My relationship with my kids has gone to pot. There is nothing that I can do right. They have seen their father talk all kinds of ways about me and have imitated the behavior. I know that I need help to repair my relationship with them. However, I have not court order to force it.
What is your opinion on kids getting counseling?

And how do I get them into it when the other spouse benefits from my parental alienation from my kids?


----------



## SlowlyGettingWiser (Apr 7, 2012)

1.) How old are your kids?

2.) How long have you and hubby been separated?

3.) Do you have a 'legal' separation (piece of paper through the courts) or just a regular separation?

4.) Do you have an attorney? If not, contact Legal Aid (listed in your YellowPages). They offer free/low-cost legal advice.

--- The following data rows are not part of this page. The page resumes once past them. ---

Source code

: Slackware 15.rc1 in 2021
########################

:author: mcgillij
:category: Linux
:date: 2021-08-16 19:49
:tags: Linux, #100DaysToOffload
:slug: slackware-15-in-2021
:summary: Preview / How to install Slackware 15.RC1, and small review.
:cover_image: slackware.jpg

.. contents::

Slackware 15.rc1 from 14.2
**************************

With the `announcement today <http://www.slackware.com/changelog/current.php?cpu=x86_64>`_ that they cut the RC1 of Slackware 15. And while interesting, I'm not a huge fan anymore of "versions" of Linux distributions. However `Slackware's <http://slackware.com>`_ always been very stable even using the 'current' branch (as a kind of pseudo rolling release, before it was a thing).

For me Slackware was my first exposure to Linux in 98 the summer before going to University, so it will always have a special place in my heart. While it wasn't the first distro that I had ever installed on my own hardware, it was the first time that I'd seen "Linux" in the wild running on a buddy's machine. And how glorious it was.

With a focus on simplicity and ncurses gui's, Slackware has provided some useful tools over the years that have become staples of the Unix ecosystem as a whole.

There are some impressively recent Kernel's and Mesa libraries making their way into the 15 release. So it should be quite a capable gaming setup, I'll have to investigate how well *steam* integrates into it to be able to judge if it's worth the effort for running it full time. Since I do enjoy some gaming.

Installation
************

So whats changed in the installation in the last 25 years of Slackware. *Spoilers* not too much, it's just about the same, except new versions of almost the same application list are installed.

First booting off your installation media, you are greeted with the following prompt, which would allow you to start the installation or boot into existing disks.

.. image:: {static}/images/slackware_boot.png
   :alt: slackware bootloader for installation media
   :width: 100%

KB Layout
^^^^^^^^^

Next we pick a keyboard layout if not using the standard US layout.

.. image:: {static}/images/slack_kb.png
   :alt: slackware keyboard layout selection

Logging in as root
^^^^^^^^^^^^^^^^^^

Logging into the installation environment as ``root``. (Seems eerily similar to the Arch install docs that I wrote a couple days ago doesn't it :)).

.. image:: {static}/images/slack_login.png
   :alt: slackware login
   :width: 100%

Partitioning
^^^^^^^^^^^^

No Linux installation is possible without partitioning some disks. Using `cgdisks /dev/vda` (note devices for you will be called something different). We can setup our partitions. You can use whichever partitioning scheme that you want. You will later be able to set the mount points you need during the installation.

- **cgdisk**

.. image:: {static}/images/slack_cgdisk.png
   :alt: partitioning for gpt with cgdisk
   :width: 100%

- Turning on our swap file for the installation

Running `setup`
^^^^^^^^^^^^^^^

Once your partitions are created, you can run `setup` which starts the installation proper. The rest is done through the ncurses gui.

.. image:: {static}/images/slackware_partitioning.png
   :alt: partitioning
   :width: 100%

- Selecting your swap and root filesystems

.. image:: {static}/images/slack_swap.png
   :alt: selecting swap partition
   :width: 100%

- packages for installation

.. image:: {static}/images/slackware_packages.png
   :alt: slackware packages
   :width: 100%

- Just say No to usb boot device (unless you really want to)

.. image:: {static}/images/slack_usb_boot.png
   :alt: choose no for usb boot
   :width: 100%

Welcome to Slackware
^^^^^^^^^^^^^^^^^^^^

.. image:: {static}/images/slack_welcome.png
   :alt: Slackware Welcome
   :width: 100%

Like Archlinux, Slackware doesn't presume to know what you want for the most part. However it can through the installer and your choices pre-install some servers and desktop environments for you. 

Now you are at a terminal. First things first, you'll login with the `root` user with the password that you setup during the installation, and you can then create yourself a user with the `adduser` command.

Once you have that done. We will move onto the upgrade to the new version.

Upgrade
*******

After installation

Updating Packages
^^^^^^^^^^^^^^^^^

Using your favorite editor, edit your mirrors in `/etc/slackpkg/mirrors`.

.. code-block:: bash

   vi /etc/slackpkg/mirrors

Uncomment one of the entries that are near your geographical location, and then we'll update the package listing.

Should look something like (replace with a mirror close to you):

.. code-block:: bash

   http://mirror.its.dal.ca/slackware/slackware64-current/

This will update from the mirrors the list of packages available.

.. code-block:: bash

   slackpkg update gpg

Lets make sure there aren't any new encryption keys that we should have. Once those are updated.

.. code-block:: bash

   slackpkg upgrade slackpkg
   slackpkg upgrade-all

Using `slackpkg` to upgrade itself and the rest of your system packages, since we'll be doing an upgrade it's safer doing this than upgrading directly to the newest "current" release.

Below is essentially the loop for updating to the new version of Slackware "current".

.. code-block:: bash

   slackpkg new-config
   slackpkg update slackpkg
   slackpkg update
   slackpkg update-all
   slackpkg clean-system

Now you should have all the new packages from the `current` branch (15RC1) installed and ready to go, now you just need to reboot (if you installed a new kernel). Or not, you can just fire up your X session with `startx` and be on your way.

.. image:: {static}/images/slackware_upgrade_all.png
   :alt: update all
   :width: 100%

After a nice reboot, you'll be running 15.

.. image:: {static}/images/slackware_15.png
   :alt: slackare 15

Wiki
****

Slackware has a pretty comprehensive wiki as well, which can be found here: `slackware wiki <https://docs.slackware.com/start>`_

Explain your situation and ask them if you have any legal rights to demand counseling for the kids.

Good Luck!


----------



## SunnyT (Jun 22, 2011)

You are a parent. Take them to counseling if you want to. Do what is best for you and your children. Period.


----------



## Married in VA (Jan 6, 2012)

You don't need your husband's permission to take your kids to counseling.  If there is no custody agreement in place then you have equal access to your kids. If you husband denies you access to your kids then you file for joint or sole custody so you can have your parenting time. If you two can't agree, and it doesn't sound like you can, then the court is going to have to get involved to keep things fair. Please see an attorney.


----------